Most fans did their best to ignore the visuals, while others squinted or closed their eyes or looked at the side walls. The lights flickered faster and brighter whenever the band sprang into an upbeat number, like the stadium classic "Song 2" -- known better as "the woo hoo song" -- or "We've Got a File on You," a Ramones-like track from Blur's latest album, "Think Tank." The effect was perverse: Visually the show hurt most when the band rocked hardest, so you couldn't help hoping the group would keep things dull.
And for long stretches, they did. Beneath the fatally distracting surface were a dozen-plus old favorites and a handful of new cuts, a 100-minute set that pleased the faithful but won't win over newcomers. For years, Blur has been panning for album gold in the United States, though with less success than Oasis, their main rivals in England.

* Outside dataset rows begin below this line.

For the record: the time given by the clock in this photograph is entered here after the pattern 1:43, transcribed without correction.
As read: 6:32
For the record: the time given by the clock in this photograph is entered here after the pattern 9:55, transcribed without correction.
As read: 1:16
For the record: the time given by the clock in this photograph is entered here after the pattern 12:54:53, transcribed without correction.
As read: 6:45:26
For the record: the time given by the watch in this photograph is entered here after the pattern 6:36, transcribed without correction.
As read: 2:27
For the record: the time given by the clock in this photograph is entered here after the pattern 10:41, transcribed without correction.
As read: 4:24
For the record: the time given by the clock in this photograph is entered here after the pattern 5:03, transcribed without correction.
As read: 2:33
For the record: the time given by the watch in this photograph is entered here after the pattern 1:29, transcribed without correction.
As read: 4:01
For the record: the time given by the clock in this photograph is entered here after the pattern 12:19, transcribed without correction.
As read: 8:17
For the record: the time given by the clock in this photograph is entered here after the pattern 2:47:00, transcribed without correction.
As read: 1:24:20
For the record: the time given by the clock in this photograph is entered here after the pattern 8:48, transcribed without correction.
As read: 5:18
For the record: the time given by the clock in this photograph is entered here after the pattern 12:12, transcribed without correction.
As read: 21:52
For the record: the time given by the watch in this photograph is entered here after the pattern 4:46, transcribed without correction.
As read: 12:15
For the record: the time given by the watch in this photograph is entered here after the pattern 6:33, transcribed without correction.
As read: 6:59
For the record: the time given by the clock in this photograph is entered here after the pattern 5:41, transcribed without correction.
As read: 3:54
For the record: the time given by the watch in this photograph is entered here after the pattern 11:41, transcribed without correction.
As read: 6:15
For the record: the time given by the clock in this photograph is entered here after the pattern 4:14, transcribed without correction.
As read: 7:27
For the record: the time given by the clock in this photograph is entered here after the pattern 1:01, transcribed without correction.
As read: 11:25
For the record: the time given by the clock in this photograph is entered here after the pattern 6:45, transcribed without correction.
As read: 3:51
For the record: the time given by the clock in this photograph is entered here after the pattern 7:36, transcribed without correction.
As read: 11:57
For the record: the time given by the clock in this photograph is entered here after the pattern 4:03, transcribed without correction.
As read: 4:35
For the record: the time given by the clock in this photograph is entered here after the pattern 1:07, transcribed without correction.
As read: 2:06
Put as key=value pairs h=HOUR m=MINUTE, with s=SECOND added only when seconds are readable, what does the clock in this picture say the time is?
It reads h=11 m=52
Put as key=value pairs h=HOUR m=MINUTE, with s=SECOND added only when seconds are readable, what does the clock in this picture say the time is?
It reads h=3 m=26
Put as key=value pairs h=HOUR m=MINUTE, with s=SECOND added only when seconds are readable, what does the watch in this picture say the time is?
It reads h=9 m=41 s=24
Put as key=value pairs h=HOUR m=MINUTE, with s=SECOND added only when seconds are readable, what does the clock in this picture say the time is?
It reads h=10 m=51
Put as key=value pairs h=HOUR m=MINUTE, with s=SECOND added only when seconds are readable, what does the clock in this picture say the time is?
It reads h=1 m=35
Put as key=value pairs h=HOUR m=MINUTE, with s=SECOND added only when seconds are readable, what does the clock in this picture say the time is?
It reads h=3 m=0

Oasis flourished here for a while, but aside from "Song 2" Blur never had a high radio profile.
"Think Tank" hasn't helped. The album dabbles in the world beats that have fascinated Albarn in recent years, and for this show, the group was augmented with an extra percussionist, three backup singers and guitarist Simon Tong, who was brought along to replace Graham Coxon, who has quit the group.
The new stuff, such as "Ambulance," which opened the show, and "Battery in Your Leg" and "Caravan," relies more on soul than momentum, but these songs plod self-indulgently. Albarn has a voice that can do just about anything -- soul, disco, Johnny Rotten punk -- and never lose its adolescent sense of wonder or its velvety finish. But his attempts to reinvent Blur flounder whenever he forgets that he's not as interesting as his music, or as interesting as the band once it wraps both hands around a beat. It did just that on "Moroccan Peoples Revolutionary Bowls Club," one of the most overtly African-sounding tracks on "Think."
It'd be easier to forgive Albarn's occasional streak of narcissism if he expended more effort wooing fans. The guy's idea of a transition on Friday night was to mumble incomprehensibly to his band mates, then announce to the crowd, "I just wanted to pause between that song and this one." To Albarn's everlasting credit, he plunged headfirst into the audience toward the end of the set, a dive that was all the more impressive because it seemed utterly spontaneous, as though even he wasn't told about it in advance.
Blinded as they were, the audience never saw it coming.